As an aside, I think there’s a 14th Amendment argument that prohibiting compensation for a blood donation with a disparate impact on certain sick people is not just wrong, but also against the law. Would the Roberts Court look at that, of course not, but I’d love to see Kenji Yoshino make that oral argument.
FedSec
I got booted off the national registry because, between the time I signed up and the last time I got called up as a potential match, I had developed rheumatoid arthritis. I was told the process would involve boosting the body’s immune system and, with RA, that is a no-no. Now I will have to check if this new system of marrow collection will allow me back onto the registry.
Steve
@PhoenixRising: A ban on pot may have a disparate impact on Native Americans who use peyote in their rituals, but it’s still not a 14th Amendment violation as long as the law is written neutrally and there’s no discriminatory intent. Virtually every law burdens some race, gender or other classification more than it burdens others. Your better argument, I think, would be a “medical self-defense” argument that says if you need a transplant to save your life, the government can’t stop you from buying the thing you need. It’s a novel argument but at least it’s not foreclosed by precedent.
Bago
Uhm, it hurts less because you are having fewer needles being stabbed through your bones? Seems like it could be a sales pitch.
Kevin
@Steve:
Hi Steve,
There are several different factors that go into which product is selected. Age, disease progression, type of transplant etc. For example, I think PBSC has poorer outcomes in children than adults. The donor doesn’t get to decide if they do PBSC or Marrow. That decision is made by the doctor.
Hope that helps.
Kevin
MinnMary
@PhoenixRising — I understand the race issue and how it affects the likelihood of finding a match for a successful transplant. People who share a racial or ethnic heritage are more likely to match one another (that said, race/ethnicity does not always play a role). However, despite ongoing efforts, African Americans, Hispanic/Latino, Asian, Pacific Islanders, Native Americans and other groups are under-represented on the registry.
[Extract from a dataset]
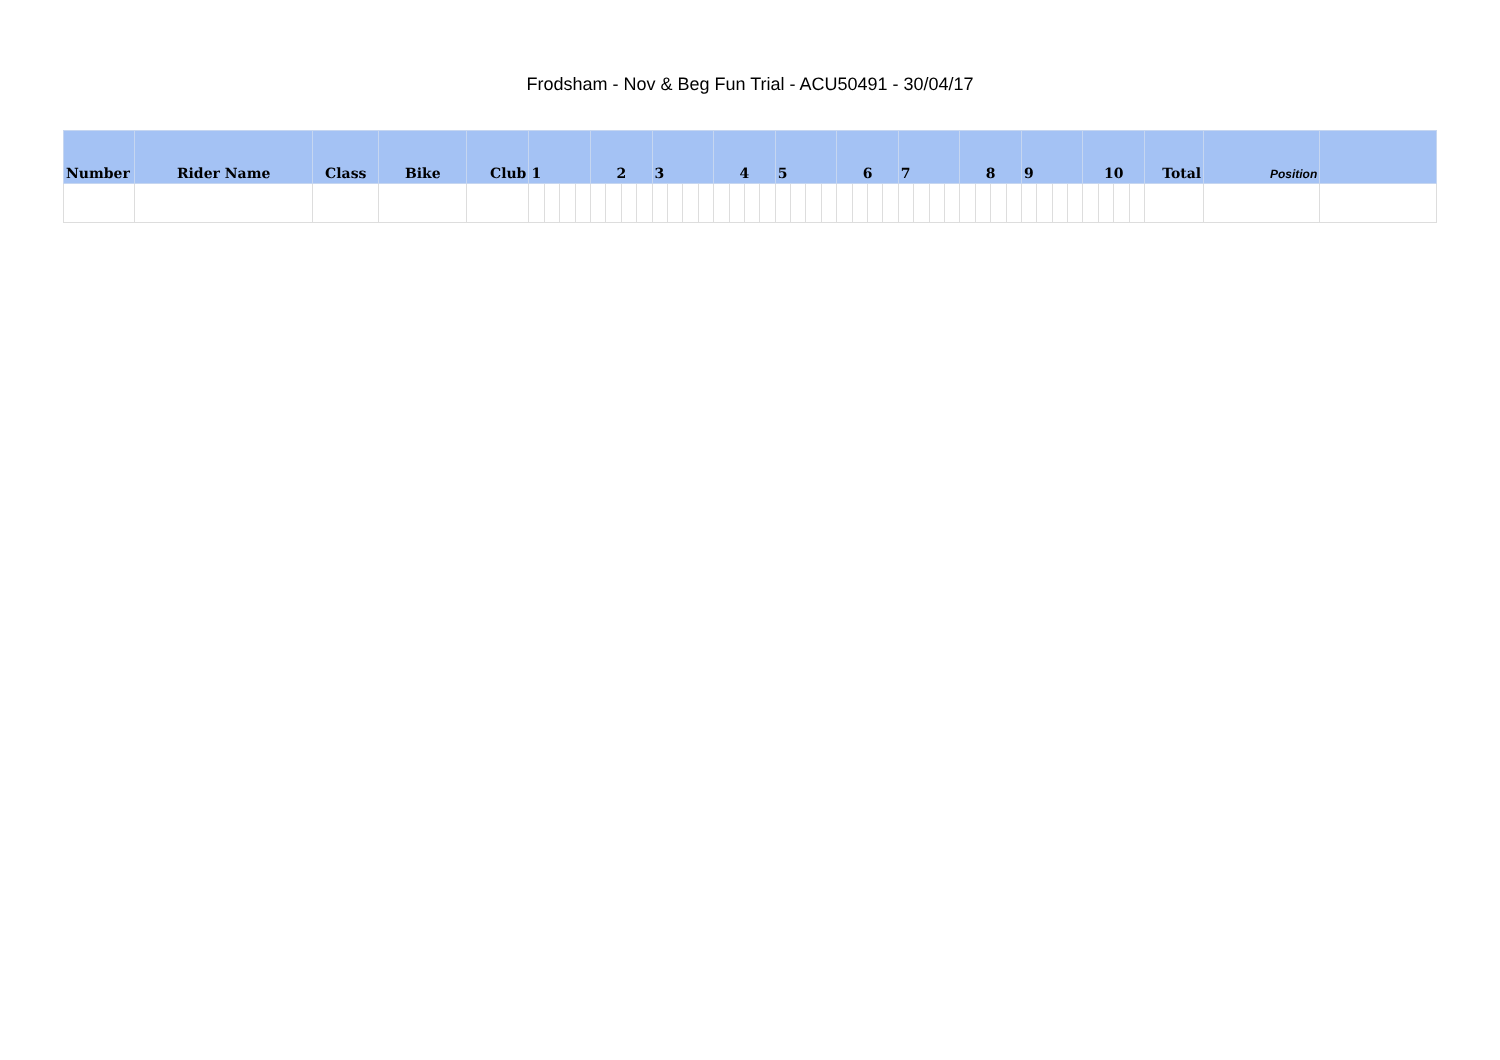Frodsham - Nov & Beg Fun Trial - ACU50491 - 30/04/17
| Number | Rider Name | Class | Bike | Club | 1 | | | | 2 | | | | 3 | | | | 4 | | | | 5 | | | | 6 | | | | 7 | | | | 8 | | | | 9 | | | | 10 | | | | Total | Position | |
| --- | --- | --- | --- | --- | --- | --- | --- | --- | --- | --- | --- | --- | --- | --- | --- | --- | --- | --- | --- | --- | --- | --- | --- | --- | --- | --- | --- | --- | --- | --- | --- | --- | --- | --- | --- | --- | --- | --- | --- | --- | --- | --- | --- | --- | --- | --- | --- |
Our recruitment efforts focus heavily on getting members from these groups to join to help equalize the likelihood of a match. But please don’t think that simply because someone is Asian, African American or any other race/ethnicity that they automatically are doomed. It’s not so. The key is growing the number of registry members from those communities to give ALL patients who are waiting more hope.
@Steve: Thanks for joining!! Yes, you have it right. The physician determines, based on the patient’s diagnosis, condition, prognosis, etc. whether marrow taken from a donor’s hip bone (under anesthesia) or marrow taken from the bloodstream is the best option. It’s all about what will give the patient the best chance for a cure.
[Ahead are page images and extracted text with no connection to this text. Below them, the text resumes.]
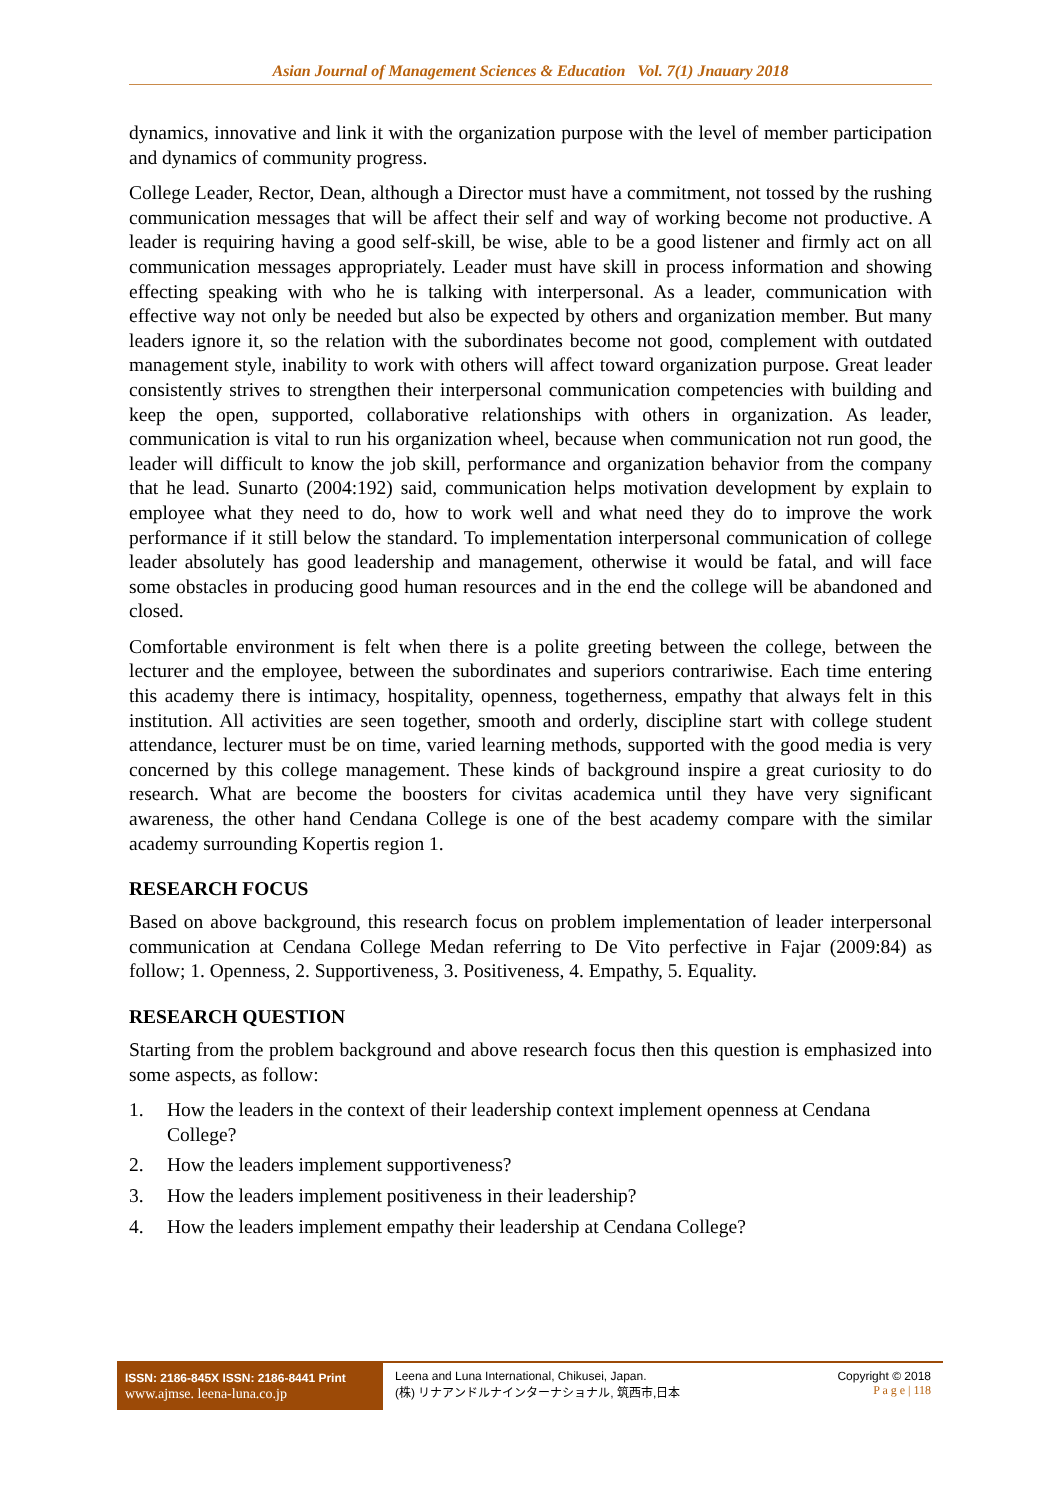Asian Journal of Management Sciences & Education Vol. 7(1) Jnauary 2018
dynamics, innovative and link it with the organization purpose with the level of member participation and dynamics of community progress.
College Leader, Rector, Dean, although a Director must have a commitment, not tossed by the rushing communication messages that will be affect their self and way of working become not productive. A leader is requiring having a good self-skill, be wise, able to be a good listener and firmly act on all communication messages appropriately. Leader must have skill in process information and showing effecting speaking with who he is talking with interpersonal. As a leader, communication with effective way not only be needed but also be expected by others and organization member. But many leaders ignore it, so the relation with the subordinates become not good, complement with outdated management style, inability to work with others will affect toward organization purpose. Great leader consistently strives to strengthen their interpersonal communication competencies with building and keep the open, supported, collaborative relationships with others in organization. As leader, communication is vital to run his organization wheel, because when communication not run good, the leader will difficult to know the job skill, performance and organization behavior from the company that he lead. Sunarto (2004:192) said, communication helps motivation development by explain to employee what they need to do, how to work well and what need they do to improve the work performance if it still below the standard. To implementation interpersonal communication of college leader absolutely has good leadership and management, otherwise it would be fatal, and will face some obstacles in producing good human resources and in the end the college will be abandoned and closed.
Comfortable environment is felt when there is a polite greeting between the college, between the lecturer and the employee, between the subordinates and superiors contrariwise. Each time entering this academy there is intimacy, hospitality, openness, togetherness, empathy that always felt in this institution. All activities are seen together, smooth and orderly, discipline start with college student attendance, lecturer must be on time, varied learning methods, supported with the good media is very concerned by this college management. These kinds of background inspire a great curiosity to do research. What are become the boosters for civitas academica until they have very significant awareness, the other hand Cendana College is one of the best academy compare with the similar academy surrounding Kopertis region 1.
RESEARCH FOCUS
Based on above background, this research focus on problem implementation of leader interpersonal communication at Cendana College Medan referring to De Vito perfective in Fajar (2009:84) as follow; 1. Openness, 2. Supportiveness, 3. Positiveness, 4. Empathy, 5. Equality.
RESEARCH QUESTION
Starting from the problem background and above research focus then this question is emphasized into some aspects, as follow:
1. How the leaders in the context of their leadership context implement openness at Cendana College?
2. How the leaders implement supportiveness?
3. How the leaders implement positiveness in their leadership?
4. How the leaders implement empathy their leadership at Cendana College?
ISSN: 2186-845X ISSN: 2186-8441 Print
www.ajmse. leena-luna.co.jp
Leena and Luna International, Chikusei, Japan.
(株) リナアンドルナインターナショナル, 筑西市,日本
Copyright © 2018
P a g e | 118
Also, if anyone reading is a parent-to-be, consider donating your baby’s umbilical cord blood to a public cord blood bank. It doesn’t alter the birth experience at all, is safe for the mom and the baby, and research is discovering that cord blood cells can potentially save more lives because they don’t have to match as closely as cells from an adult donor. In the coming years, this will be key to helping resolve the racial/ethnic disparity RisingPhoenix noted above.
WaterGirl
Kay, I just have to say wow. And I thought I was a pretty good sister. I am left nearly speechless at the thought of your gift to your sister.
Iain Mars
I think it’s a great idea. Time’s are certainly tough and offering people a financial incentive to donate will definitely get people enlisting themselves to donate bone marrow.
I’m on the British Bone Marrow Register and have been for over 10 years. I would happily donate to anyone, anywhen and not ask for anything in return. However, I completely understand that with a financial reward there will be more donors and a better chance of finding a match.
Ideally, people should be prepared to just donate for free but I guess it’s quite a bit thing to ask for!